Task to complete: Give an unaltered copy of the listing below, minus its pictures.
━━ Data below
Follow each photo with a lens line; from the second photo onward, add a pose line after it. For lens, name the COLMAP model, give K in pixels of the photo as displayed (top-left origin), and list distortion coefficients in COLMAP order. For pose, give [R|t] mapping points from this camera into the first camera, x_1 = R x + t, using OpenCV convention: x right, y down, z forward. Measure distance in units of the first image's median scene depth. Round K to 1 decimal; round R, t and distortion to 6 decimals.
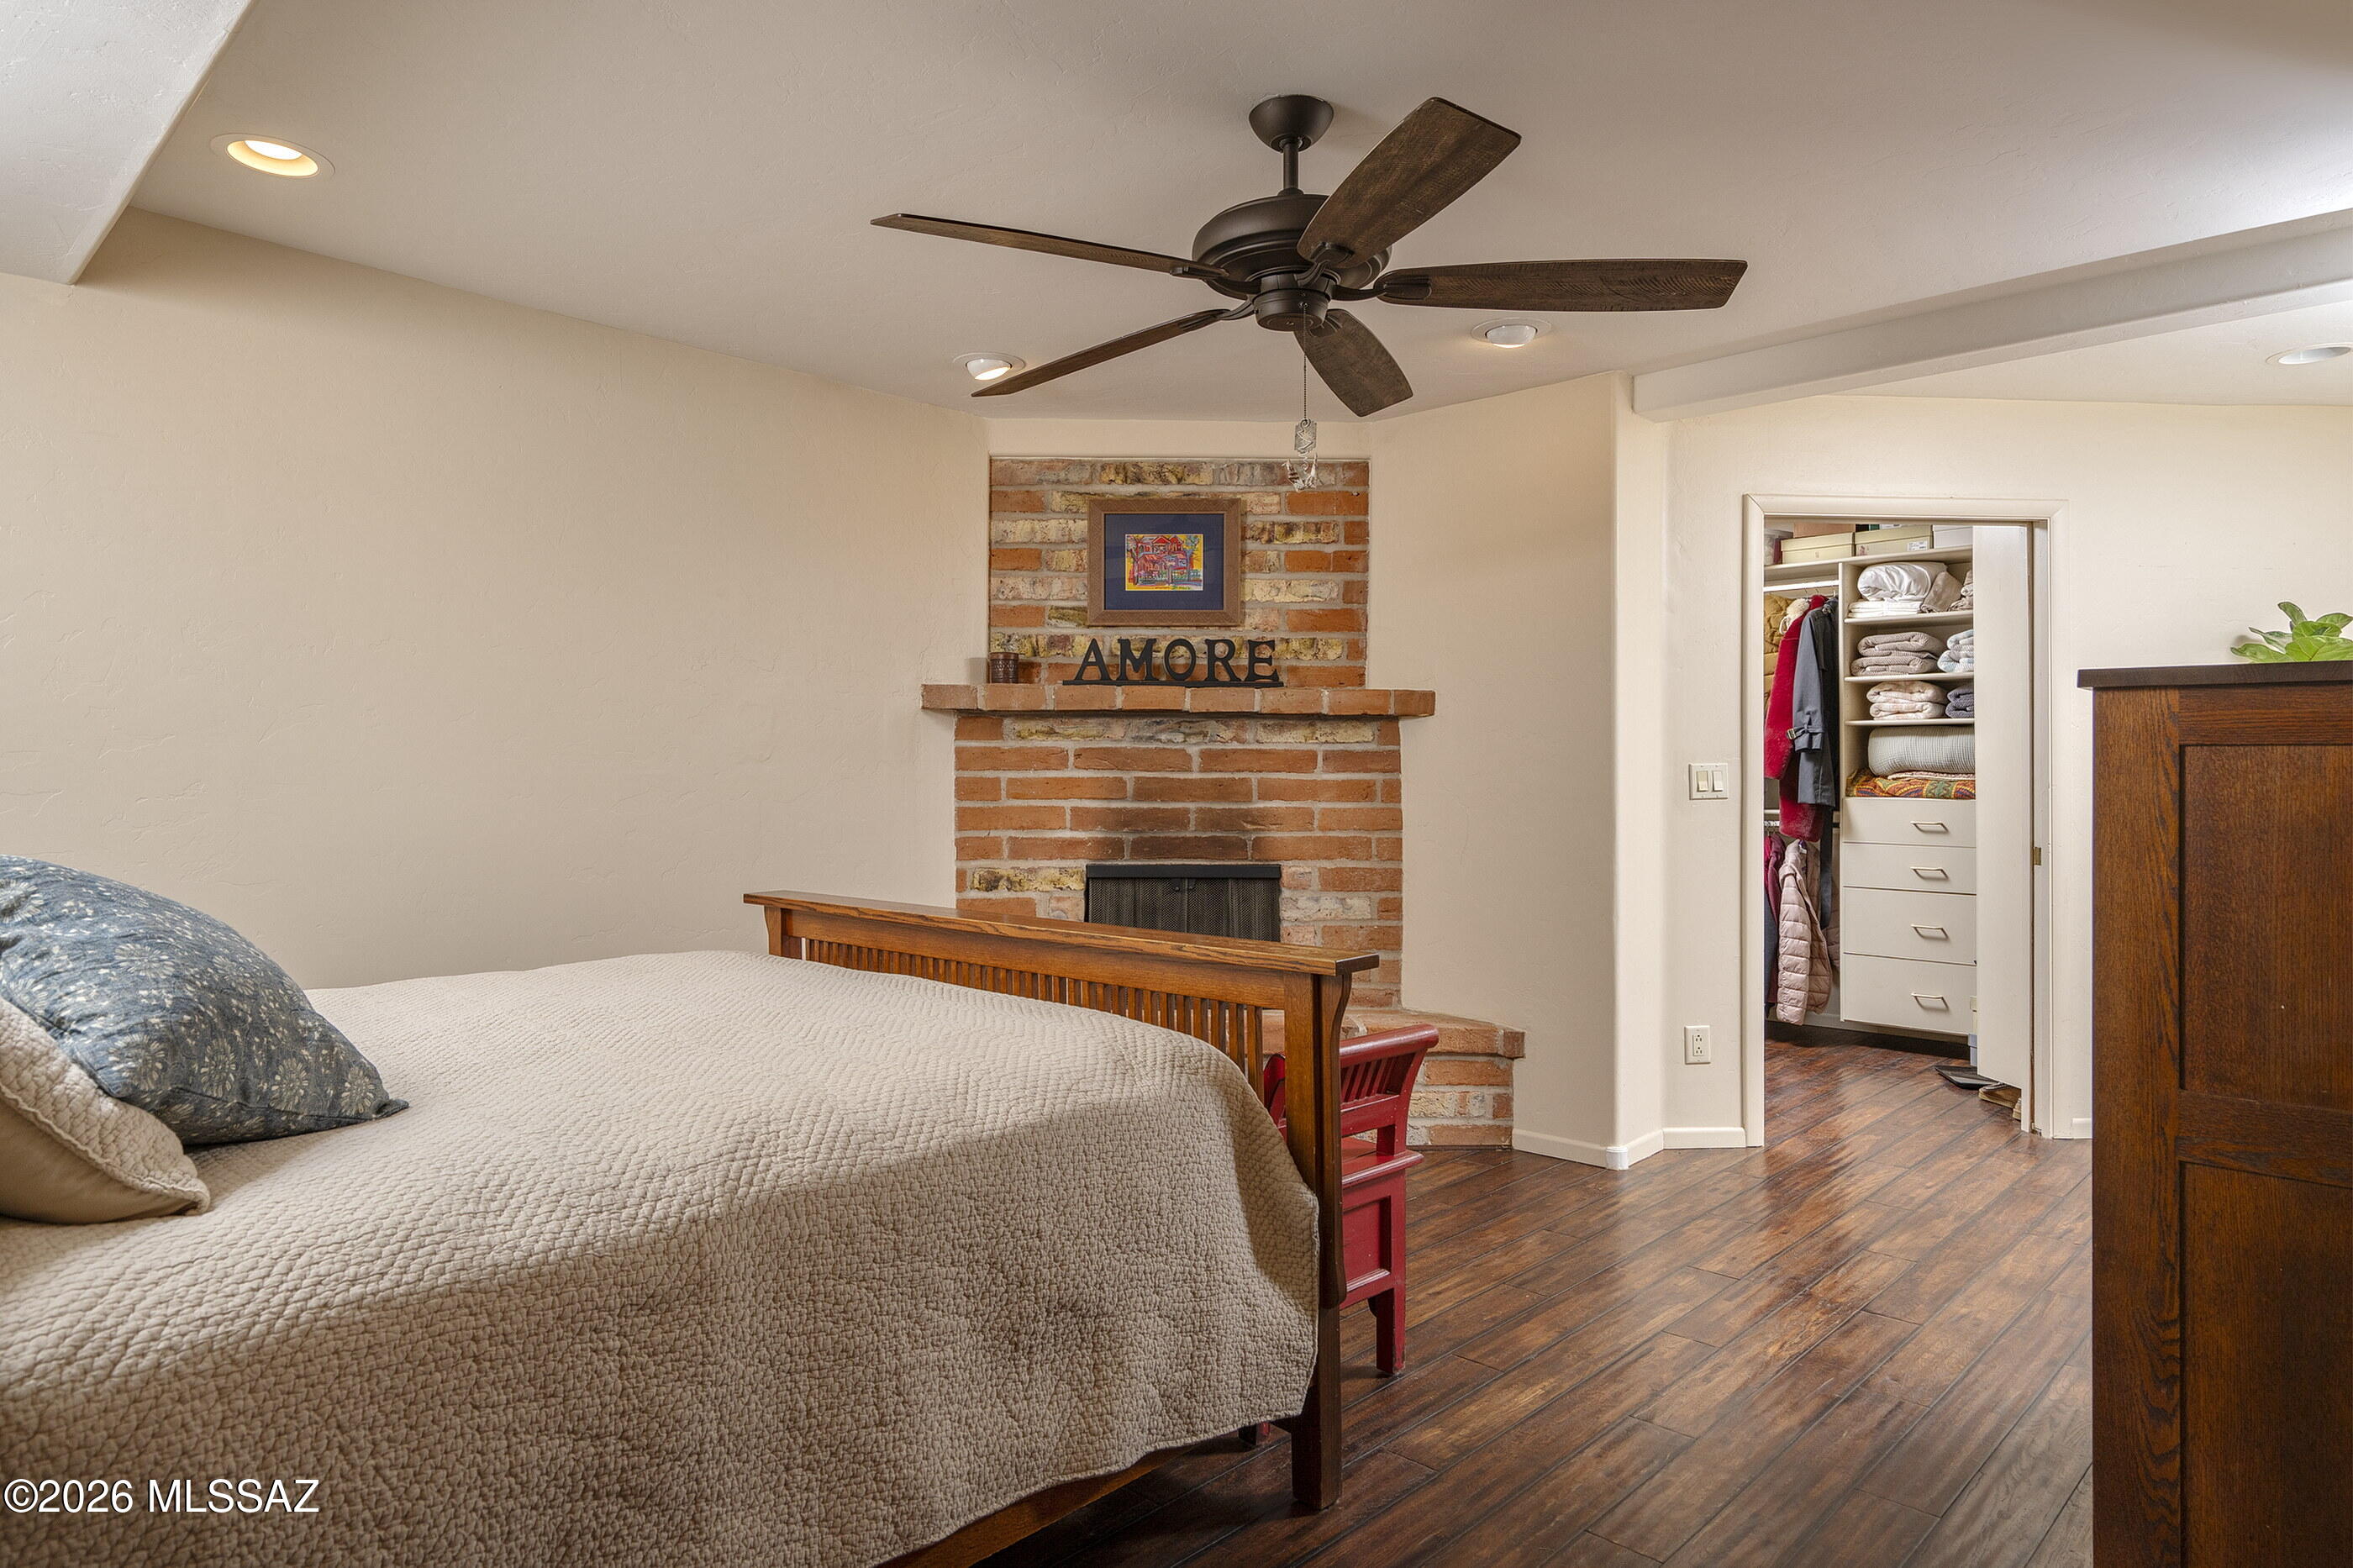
lens RADIAL K [[1390.1, 0, 1176.5], [0, 1390.1, 784.0], [0, 0, 1]] dist [-0.000182, 0.000574]
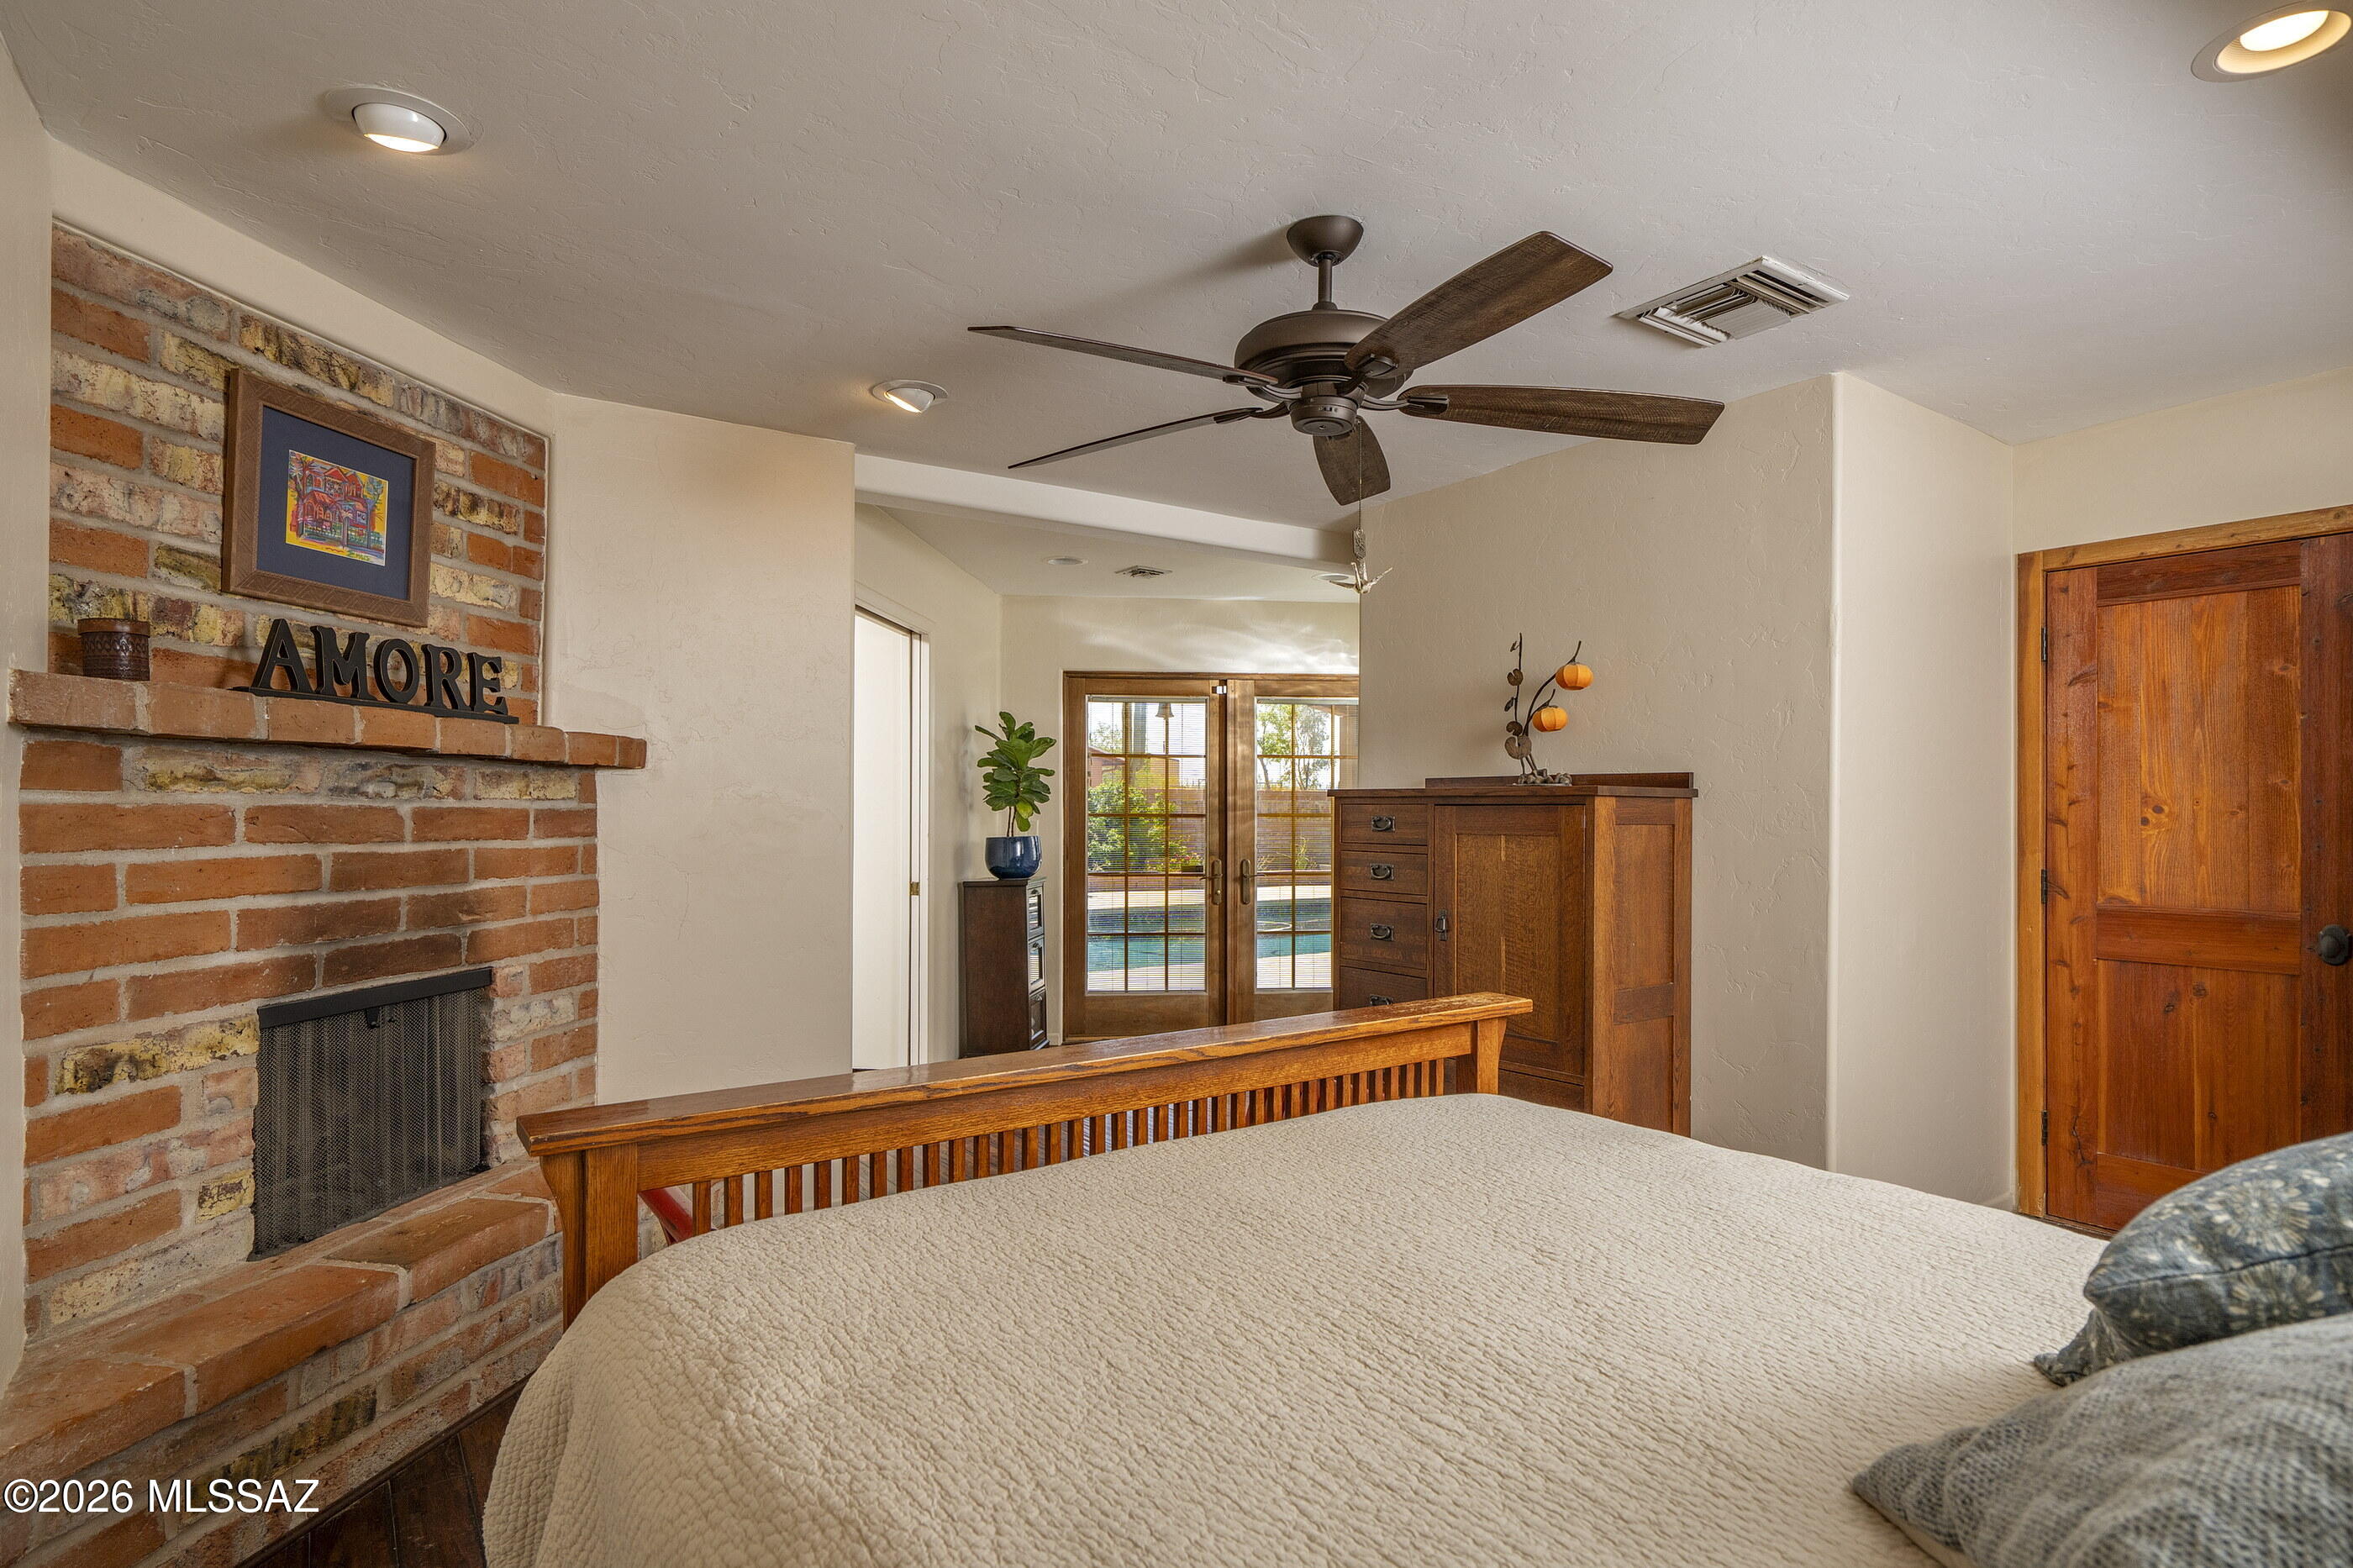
lens RADIAL K [[1261.4, 0, 1178.0], [0, 1261.4, 827.7], [0, 0, 1]] dist [0.002904, 0.000878]
pose [[0.193274, -0.016067, 0.981013, -0.502825], [0.003236, 0.999871, 0.015739, -0.023769], [-0.981139, 0.000133, 0.193301, 0.520732]]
━━━━
Written response:
Follow each photo with a lens line; from the second photo onward, add a pose line after it. For lens, name the COLMAP model, give K in pixels of the photo as displayed (top-left origin), and list distortion coefficients in COLMAP order. For pose, give [R|t] mapping points from this camera into the first camera, x_1 = R x + t, using OpenCV convention: x right, y down, z forward. Measure distance in units of the first image's median scene depth. Round K to 1 decimal; round R, t and distortion to 6 decimals.
lens RADIAL K [[1390.1, 0, 1176.5], [0, 1390.1, 784.0], [0, 0, 1]] dist [-0.000182, 0.000574]
lens RADIAL K [[1261.4, 0, 1178.0], [0, 1261.4, 827.7], [0, 0, 1]] dist [0.002904, 0.000878]
pose [[0.193274, -0.016067, 0.981013, -0.502825], [0.003236, 0.999871, 0.015739, -0.023769], [-0.981139, 0.000133, 0.193301, 0.520732]]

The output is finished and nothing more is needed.